Start of SOURCE DATA
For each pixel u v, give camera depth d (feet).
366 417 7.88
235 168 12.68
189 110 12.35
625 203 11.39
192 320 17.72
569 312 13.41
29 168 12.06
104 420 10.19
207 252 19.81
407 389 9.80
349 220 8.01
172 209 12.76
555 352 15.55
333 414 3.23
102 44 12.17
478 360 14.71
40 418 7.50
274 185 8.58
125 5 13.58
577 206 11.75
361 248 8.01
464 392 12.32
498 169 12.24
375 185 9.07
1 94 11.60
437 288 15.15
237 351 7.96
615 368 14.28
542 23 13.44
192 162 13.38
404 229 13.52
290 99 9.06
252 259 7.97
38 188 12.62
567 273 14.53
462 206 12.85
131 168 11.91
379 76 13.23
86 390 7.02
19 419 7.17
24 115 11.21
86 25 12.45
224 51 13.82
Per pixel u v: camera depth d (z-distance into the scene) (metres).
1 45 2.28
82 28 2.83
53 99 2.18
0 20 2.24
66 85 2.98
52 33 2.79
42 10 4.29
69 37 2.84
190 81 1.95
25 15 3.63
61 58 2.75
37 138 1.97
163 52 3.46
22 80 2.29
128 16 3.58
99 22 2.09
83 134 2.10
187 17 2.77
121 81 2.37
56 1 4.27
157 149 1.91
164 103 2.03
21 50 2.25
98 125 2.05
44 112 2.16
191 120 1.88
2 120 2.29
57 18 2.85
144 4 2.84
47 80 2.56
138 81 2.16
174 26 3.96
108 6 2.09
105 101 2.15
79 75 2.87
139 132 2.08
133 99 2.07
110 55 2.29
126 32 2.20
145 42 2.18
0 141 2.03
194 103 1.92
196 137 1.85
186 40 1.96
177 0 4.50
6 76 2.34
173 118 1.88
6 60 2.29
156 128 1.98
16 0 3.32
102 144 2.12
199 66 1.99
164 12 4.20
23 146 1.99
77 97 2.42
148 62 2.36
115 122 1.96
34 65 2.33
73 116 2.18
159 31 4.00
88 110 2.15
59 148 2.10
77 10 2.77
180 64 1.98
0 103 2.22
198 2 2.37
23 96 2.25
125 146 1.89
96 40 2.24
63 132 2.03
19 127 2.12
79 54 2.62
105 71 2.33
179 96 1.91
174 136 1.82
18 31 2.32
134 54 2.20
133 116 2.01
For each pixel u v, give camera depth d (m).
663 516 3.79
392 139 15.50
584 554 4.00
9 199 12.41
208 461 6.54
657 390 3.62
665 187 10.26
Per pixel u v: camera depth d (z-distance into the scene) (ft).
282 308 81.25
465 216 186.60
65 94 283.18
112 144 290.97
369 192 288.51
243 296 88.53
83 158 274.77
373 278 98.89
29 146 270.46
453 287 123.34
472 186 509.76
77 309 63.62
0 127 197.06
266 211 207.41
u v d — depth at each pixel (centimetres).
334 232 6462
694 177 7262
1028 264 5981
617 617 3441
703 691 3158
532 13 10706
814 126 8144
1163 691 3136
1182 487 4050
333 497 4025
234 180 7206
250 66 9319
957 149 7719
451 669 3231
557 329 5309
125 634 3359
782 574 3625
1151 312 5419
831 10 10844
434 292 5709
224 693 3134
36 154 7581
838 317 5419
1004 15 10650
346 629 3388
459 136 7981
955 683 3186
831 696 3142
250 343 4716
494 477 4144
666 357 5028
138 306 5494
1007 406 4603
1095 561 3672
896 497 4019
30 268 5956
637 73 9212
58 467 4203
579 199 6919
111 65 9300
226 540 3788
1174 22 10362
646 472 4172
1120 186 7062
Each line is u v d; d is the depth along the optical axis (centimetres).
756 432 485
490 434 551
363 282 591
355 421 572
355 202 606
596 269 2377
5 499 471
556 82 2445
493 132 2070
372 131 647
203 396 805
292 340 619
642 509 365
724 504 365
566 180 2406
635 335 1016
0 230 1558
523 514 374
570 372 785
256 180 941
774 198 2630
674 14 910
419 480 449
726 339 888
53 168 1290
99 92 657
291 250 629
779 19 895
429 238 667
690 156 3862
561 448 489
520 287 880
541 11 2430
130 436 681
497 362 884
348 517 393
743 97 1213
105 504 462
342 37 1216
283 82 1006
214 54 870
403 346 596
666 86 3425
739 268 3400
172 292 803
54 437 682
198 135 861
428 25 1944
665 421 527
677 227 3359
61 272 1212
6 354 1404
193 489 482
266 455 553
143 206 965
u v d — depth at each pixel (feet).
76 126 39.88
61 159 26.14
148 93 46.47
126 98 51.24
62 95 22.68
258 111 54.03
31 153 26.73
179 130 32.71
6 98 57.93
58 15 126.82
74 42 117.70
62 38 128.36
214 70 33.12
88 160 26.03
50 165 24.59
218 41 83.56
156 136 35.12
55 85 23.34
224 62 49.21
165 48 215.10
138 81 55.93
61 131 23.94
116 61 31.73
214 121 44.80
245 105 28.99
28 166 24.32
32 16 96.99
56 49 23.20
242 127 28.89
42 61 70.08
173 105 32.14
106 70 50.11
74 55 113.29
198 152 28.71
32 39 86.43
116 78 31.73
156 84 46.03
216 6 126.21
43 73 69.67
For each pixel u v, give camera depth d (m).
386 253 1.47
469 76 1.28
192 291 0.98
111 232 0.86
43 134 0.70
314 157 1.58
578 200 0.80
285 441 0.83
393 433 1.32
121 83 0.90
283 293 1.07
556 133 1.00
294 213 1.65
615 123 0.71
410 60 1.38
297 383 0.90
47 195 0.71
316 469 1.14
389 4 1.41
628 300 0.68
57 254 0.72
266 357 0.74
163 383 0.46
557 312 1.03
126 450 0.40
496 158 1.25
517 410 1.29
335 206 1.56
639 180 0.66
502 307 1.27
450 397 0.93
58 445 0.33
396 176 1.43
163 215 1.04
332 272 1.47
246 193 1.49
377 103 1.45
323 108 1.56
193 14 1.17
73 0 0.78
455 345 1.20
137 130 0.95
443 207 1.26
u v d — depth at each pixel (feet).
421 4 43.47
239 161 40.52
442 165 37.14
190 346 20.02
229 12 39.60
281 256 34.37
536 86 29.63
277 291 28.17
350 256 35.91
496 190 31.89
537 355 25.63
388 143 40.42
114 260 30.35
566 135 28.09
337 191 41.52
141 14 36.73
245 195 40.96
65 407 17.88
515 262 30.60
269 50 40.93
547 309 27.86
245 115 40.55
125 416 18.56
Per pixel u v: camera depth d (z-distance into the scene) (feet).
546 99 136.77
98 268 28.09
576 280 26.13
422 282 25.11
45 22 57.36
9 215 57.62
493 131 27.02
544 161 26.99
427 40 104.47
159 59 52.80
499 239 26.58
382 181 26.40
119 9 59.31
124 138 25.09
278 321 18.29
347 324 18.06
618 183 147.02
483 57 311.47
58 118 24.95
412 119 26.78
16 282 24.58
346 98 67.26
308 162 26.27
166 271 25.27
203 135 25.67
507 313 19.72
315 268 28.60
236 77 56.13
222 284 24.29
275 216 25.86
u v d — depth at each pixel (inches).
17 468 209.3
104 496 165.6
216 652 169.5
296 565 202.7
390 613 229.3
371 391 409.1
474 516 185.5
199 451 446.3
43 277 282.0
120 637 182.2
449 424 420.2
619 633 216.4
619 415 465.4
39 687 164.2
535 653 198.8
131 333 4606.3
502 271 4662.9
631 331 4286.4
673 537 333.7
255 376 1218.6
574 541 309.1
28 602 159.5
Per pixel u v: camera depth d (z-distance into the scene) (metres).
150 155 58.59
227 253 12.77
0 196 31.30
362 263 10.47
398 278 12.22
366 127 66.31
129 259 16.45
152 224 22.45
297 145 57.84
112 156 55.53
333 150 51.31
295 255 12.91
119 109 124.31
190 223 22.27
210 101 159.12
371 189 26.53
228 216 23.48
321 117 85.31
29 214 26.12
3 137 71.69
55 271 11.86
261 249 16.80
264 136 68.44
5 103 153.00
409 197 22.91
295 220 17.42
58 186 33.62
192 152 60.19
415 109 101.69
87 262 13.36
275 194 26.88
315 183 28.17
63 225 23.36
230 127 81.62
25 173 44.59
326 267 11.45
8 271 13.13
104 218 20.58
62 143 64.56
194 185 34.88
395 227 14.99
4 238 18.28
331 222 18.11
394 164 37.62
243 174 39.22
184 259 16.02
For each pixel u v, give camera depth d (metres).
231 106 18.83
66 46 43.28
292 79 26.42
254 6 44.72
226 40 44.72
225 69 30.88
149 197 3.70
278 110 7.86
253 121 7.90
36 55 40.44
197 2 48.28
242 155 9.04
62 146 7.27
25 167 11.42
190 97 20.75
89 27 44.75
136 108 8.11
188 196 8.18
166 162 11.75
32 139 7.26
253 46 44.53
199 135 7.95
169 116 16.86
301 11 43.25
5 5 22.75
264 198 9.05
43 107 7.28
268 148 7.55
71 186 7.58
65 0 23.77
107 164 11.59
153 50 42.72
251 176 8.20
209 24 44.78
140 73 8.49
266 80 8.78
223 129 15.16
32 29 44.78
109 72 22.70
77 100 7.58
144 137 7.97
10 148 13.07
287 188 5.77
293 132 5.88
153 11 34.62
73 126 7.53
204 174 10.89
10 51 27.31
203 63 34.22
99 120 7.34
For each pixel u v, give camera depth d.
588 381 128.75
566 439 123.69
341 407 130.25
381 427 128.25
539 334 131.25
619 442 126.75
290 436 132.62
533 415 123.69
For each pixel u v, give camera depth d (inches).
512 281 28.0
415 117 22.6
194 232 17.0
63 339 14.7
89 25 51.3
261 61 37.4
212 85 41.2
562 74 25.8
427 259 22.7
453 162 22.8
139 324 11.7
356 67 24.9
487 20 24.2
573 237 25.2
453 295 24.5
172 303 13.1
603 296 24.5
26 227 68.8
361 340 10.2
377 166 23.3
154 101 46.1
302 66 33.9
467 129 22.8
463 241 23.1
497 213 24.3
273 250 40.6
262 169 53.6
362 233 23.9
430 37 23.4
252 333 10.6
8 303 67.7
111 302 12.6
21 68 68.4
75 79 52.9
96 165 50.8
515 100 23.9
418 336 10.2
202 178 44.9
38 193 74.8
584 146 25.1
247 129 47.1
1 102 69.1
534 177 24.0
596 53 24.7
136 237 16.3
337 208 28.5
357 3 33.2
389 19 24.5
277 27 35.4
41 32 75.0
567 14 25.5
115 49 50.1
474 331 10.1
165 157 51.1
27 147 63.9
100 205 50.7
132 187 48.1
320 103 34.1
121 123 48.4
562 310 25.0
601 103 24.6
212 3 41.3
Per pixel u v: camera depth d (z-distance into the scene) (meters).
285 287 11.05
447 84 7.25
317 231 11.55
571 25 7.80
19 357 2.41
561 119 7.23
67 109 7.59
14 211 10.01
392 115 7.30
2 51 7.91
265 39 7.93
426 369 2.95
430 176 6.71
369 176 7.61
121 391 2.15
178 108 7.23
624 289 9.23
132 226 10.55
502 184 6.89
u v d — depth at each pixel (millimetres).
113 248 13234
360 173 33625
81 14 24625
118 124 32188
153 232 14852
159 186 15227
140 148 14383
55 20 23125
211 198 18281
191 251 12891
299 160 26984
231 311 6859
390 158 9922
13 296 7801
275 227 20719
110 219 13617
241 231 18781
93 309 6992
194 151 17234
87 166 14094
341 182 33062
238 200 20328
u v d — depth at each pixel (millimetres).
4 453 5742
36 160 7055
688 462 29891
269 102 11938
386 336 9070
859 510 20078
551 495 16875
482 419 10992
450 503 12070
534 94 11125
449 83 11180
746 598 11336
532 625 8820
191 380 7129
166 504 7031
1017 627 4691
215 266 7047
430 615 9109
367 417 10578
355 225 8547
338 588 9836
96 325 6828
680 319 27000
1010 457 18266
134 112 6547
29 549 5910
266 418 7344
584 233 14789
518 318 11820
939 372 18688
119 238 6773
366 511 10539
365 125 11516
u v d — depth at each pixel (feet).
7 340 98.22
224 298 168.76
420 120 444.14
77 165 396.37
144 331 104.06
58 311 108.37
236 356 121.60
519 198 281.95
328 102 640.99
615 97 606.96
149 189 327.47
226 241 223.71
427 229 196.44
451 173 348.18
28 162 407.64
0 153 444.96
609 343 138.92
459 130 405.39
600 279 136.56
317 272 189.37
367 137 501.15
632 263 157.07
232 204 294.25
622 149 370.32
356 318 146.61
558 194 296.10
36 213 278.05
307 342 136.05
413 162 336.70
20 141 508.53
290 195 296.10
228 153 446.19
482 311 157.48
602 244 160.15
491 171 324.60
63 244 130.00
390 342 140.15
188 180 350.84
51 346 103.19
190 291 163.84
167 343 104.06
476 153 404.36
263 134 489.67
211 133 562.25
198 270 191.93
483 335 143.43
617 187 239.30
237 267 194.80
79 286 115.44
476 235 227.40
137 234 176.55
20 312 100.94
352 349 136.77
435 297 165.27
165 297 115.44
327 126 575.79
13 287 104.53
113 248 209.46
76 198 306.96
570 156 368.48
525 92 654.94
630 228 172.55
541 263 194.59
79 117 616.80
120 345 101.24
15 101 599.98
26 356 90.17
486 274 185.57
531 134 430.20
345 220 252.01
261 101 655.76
End of SOURCE DATA
* _WHAT THIS TASK INVOLVES_: Could you repeat exactly the lines above from the line with "149 189 327.47" up to and including the line with "237 267 194.80", and only those?

* _WRITTEN SOLUTION_:
149 189 327.47
226 241 223.71
427 229 196.44
451 173 348.18
28 162 407.64
0 153 444.96
609 343 138.92
459 130 405.39
600 279 136.56
317 272 189.37
367 137 501.15
632 263 157.07
232 204 294.25
622 149 370.32
356 318 146.61
558 194 296.10
36 213 278.05
307 342 136.05
413 162 336.70
20 141 508.53
290 195 296.10
228 153 446.19
482 311 157.48
602 244 160.15
491 171 324.60
63 244 130.00
390 342 140.15
188 180 350.84
51 346 103.19
190 291 163.84
167 343 104.06
476 153 404.36
263 134 489.67
211 133 562.25
198 270 191.93
483 335 143.43
617 187 239.30
237 267 194.80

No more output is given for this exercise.